▸ **Required tasks**
a – Reproduce the passage on the Bradford heritage technology showcase word for word, starting at "Artwork by school" and ending at "of Virtual Bradford.".
b – Extend the account of the Bradford heritage technology showcase from its final sentence onward.

Passage START

Artwork by school children from primary schools in nearby Saltaire, a UNESCO World Heritage site, was on display at the showcase. The University has worked with two schools, as well as local artist Sharon Snaylam, to sketch and photograph some of the historic buildings in Saltaire, as part of the People, Heritage and Place project for Phase Two of Virtual Bradford.
Outside companies were also invited in to exhibit, including Leica and FujiFilm.
AHRC Executive Chair Christopher Smith said: "The past belongs to us all and is an invaluable resource, but much of it remains hidden from view or is invisible to the naked eye. When the remains we want to study are too fragile or their location too dangerous to access or their details are too minute to see, we must turn to technology.
“The equipment which our funding has supported, and which is unveiled today is a perfect illustration of how arts and humanities research drives technological development, enabling exciting discoveries. It will enable researchers to delve deeper into our past and reveal new levels of detail about the way our predecessors lived and worked. This is part of AHRC’s commitment to supporting innovation in the conservation and heritage sector.”
Pictured above: Vice-Chancellor Shirley Congdon pictured with members of Bradford Council, from left, Adrian Walker, Sydney Simpson and Joseph Ritchings.
Amanda Bradshaw, Regional Sales Director, KOREC Group, said: "KOREC was delighted to support the University of Bradford with their procurement of Spot - aka 'BD25.' We are looking forward to following and supporting the University with the many exciting projects that have previously been inaccessible without the capabilities of their dog."
Lyn Wilson, Head of Research and Climate Change, Historic Environment Scotland, pictured below, said: "It's been a fantastic opportunity to see all the new equipment and facilities. For us, it's been really interesting to see all the new immersive technology that the AHRC investment has allowed Bradford to purchase. At Historic Environment Scotland, we have purchased some similar equipment and we're really looking forward to seeing how we can work together and collaborate.
"We have a lot of similar datasets that are complementary. Bradford has created a 3D model of Saltaire, the UNESCO World Heritage site, and Historic Environment Scotland has created a similar 3D model of New Lanark, which gained World Heritage status at the same time as Saltaire. There are a lot of similarities between those two places so we really hope we can tell some stories and engage communities to share this information with each other."

Passage END
Data section START

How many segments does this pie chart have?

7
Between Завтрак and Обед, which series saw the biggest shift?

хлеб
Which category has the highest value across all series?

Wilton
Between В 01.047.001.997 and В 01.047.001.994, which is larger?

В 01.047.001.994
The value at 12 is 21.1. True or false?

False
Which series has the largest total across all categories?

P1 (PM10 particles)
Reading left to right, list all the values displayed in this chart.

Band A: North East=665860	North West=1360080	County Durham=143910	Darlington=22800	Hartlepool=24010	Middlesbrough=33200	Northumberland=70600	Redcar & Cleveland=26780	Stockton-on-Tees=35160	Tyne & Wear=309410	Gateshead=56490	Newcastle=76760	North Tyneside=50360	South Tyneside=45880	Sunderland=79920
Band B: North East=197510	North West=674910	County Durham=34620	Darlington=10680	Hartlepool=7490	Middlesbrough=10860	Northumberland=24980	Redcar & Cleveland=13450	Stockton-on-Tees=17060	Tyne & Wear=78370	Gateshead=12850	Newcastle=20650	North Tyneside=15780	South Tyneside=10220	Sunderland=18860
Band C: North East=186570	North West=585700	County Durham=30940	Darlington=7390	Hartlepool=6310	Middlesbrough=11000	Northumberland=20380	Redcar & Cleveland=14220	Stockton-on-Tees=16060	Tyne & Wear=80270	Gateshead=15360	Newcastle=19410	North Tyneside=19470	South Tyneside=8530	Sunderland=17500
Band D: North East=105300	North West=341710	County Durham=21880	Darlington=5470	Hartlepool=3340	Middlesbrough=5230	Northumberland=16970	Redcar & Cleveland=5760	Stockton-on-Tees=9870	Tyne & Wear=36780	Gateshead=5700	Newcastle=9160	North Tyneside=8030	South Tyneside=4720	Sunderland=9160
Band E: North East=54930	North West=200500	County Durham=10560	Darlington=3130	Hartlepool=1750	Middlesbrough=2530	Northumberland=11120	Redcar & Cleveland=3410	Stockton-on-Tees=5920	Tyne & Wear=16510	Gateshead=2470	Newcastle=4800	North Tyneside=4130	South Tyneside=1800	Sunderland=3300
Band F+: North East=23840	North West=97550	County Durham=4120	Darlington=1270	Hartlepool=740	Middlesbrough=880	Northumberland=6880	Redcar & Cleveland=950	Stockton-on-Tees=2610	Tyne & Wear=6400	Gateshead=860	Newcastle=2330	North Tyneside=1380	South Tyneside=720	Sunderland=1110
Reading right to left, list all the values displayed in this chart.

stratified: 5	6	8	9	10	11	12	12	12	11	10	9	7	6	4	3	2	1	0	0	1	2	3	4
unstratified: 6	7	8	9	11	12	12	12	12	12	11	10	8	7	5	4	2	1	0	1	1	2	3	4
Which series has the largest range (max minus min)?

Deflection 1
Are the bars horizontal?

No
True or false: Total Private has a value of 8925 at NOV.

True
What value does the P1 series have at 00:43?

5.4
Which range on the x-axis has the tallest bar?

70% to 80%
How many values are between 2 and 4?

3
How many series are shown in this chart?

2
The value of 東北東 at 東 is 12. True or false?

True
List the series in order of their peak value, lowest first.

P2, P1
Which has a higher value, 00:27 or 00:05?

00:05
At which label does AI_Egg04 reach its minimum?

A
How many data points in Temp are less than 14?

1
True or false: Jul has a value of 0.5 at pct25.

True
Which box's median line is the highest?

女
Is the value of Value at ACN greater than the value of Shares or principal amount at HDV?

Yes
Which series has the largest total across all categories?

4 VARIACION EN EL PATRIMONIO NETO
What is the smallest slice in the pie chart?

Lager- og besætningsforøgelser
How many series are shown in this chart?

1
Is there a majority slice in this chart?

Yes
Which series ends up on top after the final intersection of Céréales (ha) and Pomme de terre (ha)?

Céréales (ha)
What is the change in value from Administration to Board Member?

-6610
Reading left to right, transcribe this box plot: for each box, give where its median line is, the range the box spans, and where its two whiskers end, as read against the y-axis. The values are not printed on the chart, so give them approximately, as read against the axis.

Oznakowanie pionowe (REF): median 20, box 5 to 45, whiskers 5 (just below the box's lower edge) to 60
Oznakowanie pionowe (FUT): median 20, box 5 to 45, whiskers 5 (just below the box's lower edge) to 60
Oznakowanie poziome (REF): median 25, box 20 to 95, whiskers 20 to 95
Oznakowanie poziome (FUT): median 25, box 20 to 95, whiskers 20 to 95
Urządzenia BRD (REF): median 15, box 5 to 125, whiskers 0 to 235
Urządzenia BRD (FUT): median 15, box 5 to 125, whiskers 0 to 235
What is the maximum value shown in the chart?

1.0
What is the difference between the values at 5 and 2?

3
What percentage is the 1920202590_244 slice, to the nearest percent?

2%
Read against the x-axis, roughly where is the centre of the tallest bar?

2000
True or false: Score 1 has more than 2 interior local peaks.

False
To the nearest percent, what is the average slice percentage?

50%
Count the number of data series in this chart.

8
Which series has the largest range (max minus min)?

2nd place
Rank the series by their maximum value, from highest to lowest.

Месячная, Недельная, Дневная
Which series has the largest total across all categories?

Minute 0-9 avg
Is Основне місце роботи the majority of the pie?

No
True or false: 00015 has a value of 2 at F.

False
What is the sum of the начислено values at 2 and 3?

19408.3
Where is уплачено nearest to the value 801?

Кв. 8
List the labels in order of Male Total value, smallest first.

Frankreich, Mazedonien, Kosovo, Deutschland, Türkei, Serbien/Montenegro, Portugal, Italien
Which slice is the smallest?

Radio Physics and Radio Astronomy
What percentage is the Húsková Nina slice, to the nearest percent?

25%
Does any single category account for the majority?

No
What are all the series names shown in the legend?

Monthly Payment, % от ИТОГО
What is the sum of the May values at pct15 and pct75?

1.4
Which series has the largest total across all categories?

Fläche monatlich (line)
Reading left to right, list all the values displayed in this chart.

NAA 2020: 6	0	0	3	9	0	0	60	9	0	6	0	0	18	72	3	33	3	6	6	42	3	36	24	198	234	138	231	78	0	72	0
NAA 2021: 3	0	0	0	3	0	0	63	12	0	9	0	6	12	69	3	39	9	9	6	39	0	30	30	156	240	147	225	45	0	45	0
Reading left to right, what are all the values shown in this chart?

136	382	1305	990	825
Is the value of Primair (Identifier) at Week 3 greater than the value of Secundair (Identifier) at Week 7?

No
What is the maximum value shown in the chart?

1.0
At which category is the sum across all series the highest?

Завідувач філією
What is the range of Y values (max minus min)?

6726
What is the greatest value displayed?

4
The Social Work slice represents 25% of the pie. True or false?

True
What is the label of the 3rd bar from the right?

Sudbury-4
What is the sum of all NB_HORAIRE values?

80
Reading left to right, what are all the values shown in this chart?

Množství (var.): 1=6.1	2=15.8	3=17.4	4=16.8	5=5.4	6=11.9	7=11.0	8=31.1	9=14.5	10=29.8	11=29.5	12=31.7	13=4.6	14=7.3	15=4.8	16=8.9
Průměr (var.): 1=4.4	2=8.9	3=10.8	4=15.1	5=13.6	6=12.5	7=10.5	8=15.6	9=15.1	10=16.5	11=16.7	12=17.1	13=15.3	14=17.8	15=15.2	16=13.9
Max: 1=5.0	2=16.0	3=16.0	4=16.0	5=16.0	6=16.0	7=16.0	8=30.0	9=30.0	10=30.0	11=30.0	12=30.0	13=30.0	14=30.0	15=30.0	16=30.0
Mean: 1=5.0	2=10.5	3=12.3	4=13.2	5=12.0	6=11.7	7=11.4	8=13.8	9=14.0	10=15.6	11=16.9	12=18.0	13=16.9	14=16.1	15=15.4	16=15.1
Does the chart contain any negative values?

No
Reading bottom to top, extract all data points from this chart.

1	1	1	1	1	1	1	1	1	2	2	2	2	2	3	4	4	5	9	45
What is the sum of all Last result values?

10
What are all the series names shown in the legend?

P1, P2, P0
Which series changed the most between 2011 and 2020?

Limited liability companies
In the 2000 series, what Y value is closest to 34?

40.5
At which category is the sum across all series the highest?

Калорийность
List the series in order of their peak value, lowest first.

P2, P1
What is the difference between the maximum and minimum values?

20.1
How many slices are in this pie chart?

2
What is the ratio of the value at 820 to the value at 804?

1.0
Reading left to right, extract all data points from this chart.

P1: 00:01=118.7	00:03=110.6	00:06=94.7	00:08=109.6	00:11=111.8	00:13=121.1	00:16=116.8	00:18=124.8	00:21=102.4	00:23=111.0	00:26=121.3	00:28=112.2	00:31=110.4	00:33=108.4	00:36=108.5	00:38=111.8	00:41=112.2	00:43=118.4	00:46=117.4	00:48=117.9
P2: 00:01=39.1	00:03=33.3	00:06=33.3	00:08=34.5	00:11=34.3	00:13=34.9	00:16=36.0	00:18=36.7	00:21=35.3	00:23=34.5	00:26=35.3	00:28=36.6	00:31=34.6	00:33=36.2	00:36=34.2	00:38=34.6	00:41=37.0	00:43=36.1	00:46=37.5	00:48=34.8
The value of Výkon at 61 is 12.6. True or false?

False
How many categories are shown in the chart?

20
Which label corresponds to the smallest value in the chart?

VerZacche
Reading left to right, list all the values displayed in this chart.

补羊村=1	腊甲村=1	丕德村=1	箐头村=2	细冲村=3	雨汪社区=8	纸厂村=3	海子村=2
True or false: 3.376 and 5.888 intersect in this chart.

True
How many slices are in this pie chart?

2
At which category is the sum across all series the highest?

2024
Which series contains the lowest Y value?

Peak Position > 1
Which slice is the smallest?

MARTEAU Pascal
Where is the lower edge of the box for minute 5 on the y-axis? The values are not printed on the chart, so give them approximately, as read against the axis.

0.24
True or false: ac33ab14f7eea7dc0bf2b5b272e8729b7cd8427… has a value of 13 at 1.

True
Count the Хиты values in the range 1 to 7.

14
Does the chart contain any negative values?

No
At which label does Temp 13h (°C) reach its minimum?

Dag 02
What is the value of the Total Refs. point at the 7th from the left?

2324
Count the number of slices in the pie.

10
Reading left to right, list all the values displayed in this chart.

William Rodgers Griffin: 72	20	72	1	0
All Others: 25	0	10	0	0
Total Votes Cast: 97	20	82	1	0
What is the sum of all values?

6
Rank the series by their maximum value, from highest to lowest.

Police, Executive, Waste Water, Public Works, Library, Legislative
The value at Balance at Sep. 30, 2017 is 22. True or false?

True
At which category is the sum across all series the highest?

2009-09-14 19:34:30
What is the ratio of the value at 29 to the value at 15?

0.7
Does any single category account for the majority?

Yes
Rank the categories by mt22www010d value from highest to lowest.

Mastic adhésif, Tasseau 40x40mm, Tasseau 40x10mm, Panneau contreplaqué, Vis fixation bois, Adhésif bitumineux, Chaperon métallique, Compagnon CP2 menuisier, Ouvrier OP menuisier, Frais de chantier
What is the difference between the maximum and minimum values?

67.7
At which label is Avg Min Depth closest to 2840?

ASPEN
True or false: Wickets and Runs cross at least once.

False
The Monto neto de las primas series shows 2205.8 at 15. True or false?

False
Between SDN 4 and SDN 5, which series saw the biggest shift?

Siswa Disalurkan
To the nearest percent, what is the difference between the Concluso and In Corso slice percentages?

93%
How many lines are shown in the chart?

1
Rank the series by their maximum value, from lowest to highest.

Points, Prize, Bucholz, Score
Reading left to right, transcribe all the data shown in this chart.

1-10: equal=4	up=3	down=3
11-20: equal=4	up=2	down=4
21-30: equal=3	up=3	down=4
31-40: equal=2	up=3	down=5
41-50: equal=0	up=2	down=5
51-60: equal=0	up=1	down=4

Data section END

▸ **Outputs by task**
a –
Artwork by school children from primary schools in nearby Saltaire, a UNESCO World Heritage site, was on display at the showcase. The University has worked with two schools, as well as local artist Sharon Snaylam, to sketch and photograph some of the historic buildings in Saltaire, as part of the People, Heritage and Place project for Phase Two of Virtual Bradford.

b –
Anchi Becker, from Seattle, USA, is studying for an MA in Human Osteology and Palaeopathology at Bradford and has been using some of the new equipment, including the Cone Beam and micro CT scanners.
She said: "When I was choosing where to study, I was really excited by the prospect of using these instruments at Bradford. My research looks inside human bones and when studying bones you want to cause as little damage as possible. Having instruments that can penetrate and allow you to see the structure inside the bones without causing physical damage is really beneficial."
Carina Phillips, Head of Museum Collections at the Royal College of Surgeons of England, said: “It’s amazing. It’s inspirational. The scanning equipment and the Biological Anthropology Research Centre (BARC) Imaging Bones from Digitised Diseases to CapCo are very inspiring. We will look at how we can collaborate with Bradford again.”
Dr Simon Mays, Senior Human Skeletal Biologist from Historic England, highlighted the CT scanners section of the tour.
He said: “The real reason I have come here is to see the CT scanners. The large number of skeletal collections the University of Bradford has is key to teaching students. It’s key to the success of Bradford as a teaching centre for human remains – they have loads of kit.
“I have been working in human remains for 35 years and Bradford, in a way, was where it started.”